== Work instructions ==
Pull every line from the records that has the word "Bitcoin" in it.

== Available records ==

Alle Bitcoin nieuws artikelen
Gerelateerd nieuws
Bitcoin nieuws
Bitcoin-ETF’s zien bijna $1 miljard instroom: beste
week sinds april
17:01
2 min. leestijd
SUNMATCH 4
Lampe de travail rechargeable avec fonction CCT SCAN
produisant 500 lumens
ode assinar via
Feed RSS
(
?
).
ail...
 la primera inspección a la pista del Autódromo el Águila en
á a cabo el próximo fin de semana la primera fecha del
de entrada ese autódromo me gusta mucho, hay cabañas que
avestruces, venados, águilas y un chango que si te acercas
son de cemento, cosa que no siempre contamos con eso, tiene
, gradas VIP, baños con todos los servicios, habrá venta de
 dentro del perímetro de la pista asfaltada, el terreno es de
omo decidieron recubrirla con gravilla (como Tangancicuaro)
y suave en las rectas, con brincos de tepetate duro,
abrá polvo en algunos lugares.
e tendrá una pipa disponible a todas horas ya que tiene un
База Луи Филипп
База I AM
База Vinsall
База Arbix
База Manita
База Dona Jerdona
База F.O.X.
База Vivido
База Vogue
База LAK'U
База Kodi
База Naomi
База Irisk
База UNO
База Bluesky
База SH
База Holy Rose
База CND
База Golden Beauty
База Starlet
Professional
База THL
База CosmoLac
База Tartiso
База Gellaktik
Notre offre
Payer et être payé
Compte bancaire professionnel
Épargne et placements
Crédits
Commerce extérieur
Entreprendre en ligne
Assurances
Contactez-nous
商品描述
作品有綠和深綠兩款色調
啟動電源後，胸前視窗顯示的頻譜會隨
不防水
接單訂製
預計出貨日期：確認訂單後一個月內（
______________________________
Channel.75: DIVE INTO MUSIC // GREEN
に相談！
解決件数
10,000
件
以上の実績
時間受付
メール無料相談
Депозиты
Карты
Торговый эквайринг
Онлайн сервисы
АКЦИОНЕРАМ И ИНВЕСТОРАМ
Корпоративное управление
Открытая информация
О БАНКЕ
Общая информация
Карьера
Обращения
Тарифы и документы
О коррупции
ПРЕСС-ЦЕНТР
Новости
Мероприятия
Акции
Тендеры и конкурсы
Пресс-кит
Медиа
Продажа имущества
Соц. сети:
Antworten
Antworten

== Result of the task ==
Alle Bitcoin nieuws artikelen
Bitcoin nieuws
Bitcoin-ETF’s zien bijna $1 miljard instroom: beste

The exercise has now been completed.